Face2Face is still a work in progress, with a team of researchers from Stanford, the Max Planck Institute, and the University of Erlangen-Nuremberg constantly improving the program. The working prototype allows anyone to use a standard RGB webcam to capture video footage of their face, either saying words or making facial expressions. Pairing that footage with video footage of a celebrity, president, or public figure in the Face2Face program will make it look like the person is saying pretty much anything you want them to.

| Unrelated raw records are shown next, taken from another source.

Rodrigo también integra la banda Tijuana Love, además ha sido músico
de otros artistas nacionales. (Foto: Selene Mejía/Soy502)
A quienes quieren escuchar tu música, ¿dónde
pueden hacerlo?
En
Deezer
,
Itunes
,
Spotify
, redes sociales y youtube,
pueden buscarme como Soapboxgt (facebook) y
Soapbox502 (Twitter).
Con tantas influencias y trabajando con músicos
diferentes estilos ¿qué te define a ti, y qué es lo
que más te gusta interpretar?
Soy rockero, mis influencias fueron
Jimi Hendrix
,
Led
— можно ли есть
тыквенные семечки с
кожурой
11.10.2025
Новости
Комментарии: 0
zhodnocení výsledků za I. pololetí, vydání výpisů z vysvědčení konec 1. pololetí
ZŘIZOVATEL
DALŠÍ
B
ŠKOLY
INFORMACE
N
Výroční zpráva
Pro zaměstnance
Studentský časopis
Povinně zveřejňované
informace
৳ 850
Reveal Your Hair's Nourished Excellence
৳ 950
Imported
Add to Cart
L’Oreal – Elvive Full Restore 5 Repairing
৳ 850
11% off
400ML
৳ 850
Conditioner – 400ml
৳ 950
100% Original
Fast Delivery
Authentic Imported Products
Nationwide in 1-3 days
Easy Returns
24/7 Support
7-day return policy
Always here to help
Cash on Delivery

The system pairs two monocular video streams (captured with a single webcam or video source) to make the finished video dub. Face2Face tracks facial expressions of the source video and the target video in order to warp the mouth movement in the final video into something believable. The system then combines the two feeds using a “dense photometric consistency measure,” and re-renders the source expression onto the target face in the original video setting. It’s scary, but even from an unfinished prototype of the system, the Face2Face edited video is pretty convincing.

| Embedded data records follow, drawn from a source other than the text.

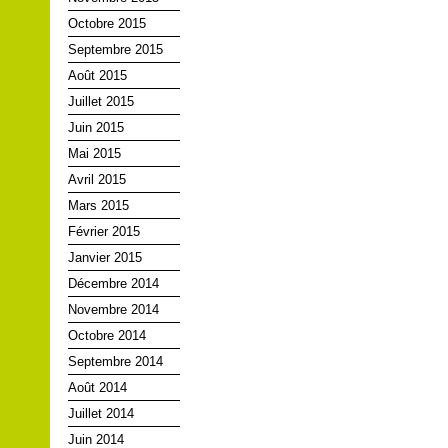
Octobre 2015
Septembre 2015
Août 2015
Juillet 2015
Juin 2015
Mai 2015
Avril 2015
Mars 2015
Février 2015
Janvier 2015
Décembre 2014
Novembre 2014
Octobre 2014
Septembre 2014
Août 2014
Juillet 2014
Juin 2014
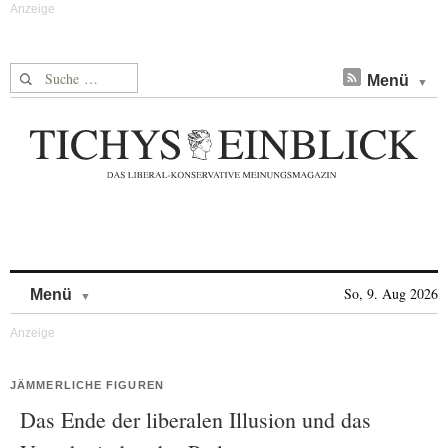
Suche nach:
Menü
Skip to content
So, 9. Aug 2026
Menü
JÄMMERLICHE FIGUREN
Das Ende der liberalen Illusion und das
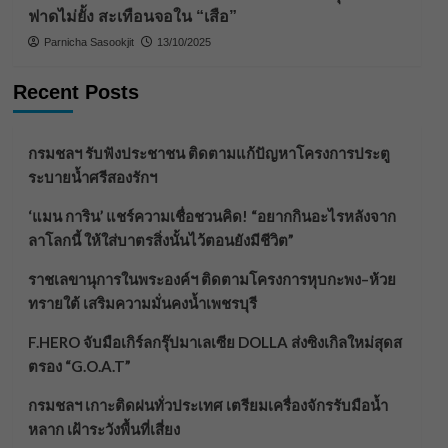
ฟาดไม่ยั้ง สะเทือนจอใน “เสือ”
Parnicha Sasookjit
13/10/2025
Recent Posts
กรมชลฯ รับฟังประชาชน ติดตามแก้ปัญหาโครงการประตู
ระบายน้ำศรีสองรักฯ
‘แมน การิน’ แชร์ความเชื่อชวนคิด! “อยากกินอะไรหลังจาก
ลาโลกนี้ ให้ใส่บาตรสิ่งนั้นไว้ตอนยังมีชีวิต”
ราชเลขานุการในพระองค์ฯ ติดตามโครงการหุบกะพง–ห้วย
ทรายใต้ เสริมความมั่นคงน้ำเพชรบุรี
F.HERO จับมือเกิร์ลกรุ๊ปมาเลเซีย DOLLA ส่งซิงเกิลใหม่สุดส
ตรอง “G.O.A.T”
กรมชลฯ เกาะติดฝนทั่วประเทศ เตรียมเครื่องจักรรับมือน้ำ
หลาก เฝ้าระวังพื้นที่เสี่ยง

The challenge to making convincing video may have a lot to do with the target star’s popularity level – if someone we’re used to seeing on TV all the time suddenly makes facial expressions that are new to the repertoire, viewers’ brains will raise some red flags automatically. Nonetheless, some savvy video hackers could theoretically make very believable video and audio dubs of perfectly legitimate speeches or broadcast appearances. Some people are afraid that this kind of system poses a threat to technology by making it inherently less reliable or believable, but the truth is that hoaxes in every medium have been around for ages.
There’s no telling what this software might eventually be used for — but we’re definitely looking forward to all the hilarious speech remixes that will undoubtedly hit YouTube once this software goes mainstream.